Start of Dataset excerpts
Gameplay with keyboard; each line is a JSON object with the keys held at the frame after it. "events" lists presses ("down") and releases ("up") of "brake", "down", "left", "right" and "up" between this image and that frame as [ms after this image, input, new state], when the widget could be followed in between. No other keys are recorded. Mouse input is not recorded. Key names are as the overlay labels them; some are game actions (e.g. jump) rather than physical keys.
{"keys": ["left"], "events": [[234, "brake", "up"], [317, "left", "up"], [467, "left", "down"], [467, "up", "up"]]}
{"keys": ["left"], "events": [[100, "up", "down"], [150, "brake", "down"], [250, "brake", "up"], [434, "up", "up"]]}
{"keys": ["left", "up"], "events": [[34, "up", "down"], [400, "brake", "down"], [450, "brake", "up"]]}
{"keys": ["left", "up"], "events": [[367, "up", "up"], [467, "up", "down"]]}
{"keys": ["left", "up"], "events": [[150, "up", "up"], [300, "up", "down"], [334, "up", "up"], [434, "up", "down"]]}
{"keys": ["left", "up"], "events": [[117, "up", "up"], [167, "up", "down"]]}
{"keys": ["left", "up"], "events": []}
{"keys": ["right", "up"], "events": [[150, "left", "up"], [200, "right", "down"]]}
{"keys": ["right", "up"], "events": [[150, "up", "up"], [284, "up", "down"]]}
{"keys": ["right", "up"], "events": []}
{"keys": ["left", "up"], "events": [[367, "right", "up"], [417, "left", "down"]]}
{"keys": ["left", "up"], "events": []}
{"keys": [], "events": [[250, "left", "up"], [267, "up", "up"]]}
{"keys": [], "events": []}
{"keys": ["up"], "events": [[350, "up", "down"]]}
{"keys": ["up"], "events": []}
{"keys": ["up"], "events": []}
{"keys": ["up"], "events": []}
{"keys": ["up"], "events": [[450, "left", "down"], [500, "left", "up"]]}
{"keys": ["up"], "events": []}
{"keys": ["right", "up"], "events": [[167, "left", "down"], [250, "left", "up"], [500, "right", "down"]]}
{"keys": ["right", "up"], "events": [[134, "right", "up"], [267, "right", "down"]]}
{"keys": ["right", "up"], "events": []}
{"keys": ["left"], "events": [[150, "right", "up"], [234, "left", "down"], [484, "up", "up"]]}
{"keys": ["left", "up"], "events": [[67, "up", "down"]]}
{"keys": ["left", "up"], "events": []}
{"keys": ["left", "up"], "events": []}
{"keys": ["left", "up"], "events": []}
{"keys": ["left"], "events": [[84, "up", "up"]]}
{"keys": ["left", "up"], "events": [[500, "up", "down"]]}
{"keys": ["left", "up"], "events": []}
End of Dataset excerpts
Description of the task – Give the entries again, every one of them exactly.

Completed exercise –
Gameplay with keyboard; each line is a JSON object with the keys held at the frame after it. "events" lists presses ("down") and releases ("up") of "brake", "down", "left", "right" and "up" between this image and that frame as [ms after this image, input, new state], when the widget could be followed in between. No other keys are recorded. Mouse input is not recorded. Key names are as the overlay labels them; some are game actions (e.g. jump) rather than physical keys.
{"keys": ["left"], "events": [[234, "brake", "up"], [317, "left", "up"], [467, "left", "down"], [467, "up", "up"]]}
{"keys": ["left"], "events": [[100, "up", "down"], [150, "brake", "down"], [250, "brake", "up"], [434, "up", "up"]]}
{"keys": ["left", "up"], "events": [[34, "up", "down"], [400, "brake", "down"], [450, "brake", "up"]]}
{"keys": ["left", "up"], "events": [[367, "up", "up"], [467, "up", "down"]]}
{"keys": ["left", "up"], "events": [[150, "up", "up"], [300, "up", "down"], [334, "up", "up"], [434, "up", "down"]]}
{"keys": ["left", "up"], "events": [[117, "up", "up"], [167, "up", "down"]]}
{"keys": ["left", "up"], "events": []}
{"keys": ["right", "up"], "events": [[150, "left", "up"], [200, "right", "down"]]}
{"keys": ["right", "up"], "events": [[150, "up", "up"], [284, "up", "down"]]}
{"keys": ["right", "up"], "events": []}
{"keys": ["left", "up"], "events": [[367, "right", "up"], [417, "left", "down"]]}
{"keys": ["left", "up"], "events": []}
{"keys": [], "events": [[250, "left", "up"], [267, "up", "up"]]}
{"keys": [], "events": []}
{"keys": ["up"], "events": [[350, "up", "down"]]}
{"keys": ["up"], "events": []}
{"keys": ["up"], "events": []}
{"keys": ["up"], "events": []}
{"keys": ["up"], "events": [[450, "left", "down"], [500, "left", "up"]]}
{"keys": ["up"], "events": []}
{"keys": ["right", "up"], "events": [[167, "left", "down"], [250, "left", "up"], [500, "right", "down"]]}
{"keys": ["right", "up"], "events": [[134, "right", "up"], [267, "right", "down"]]}
{"keys": ["right", "up"], "events": []}
{"keys": ["left"], "events": [[150, "right", "up"], [234, "left", "down"], [484, "up", "up"]]}
{"keys": ["left", "up"], "events": [[67, "up", "down"]]}
{"keys": ["left", "up"], "events": []}
{"keys": ["left", "up"], "events": []}
{"keys": ["left", "up"], "events": []}
{"keys": ["left"], "events": [[84, "up", "up"]]}
{"keys": ["left", "up"], "events": [[500, "up", "down"]]}
{"keys": ["left", "up"], "events": []}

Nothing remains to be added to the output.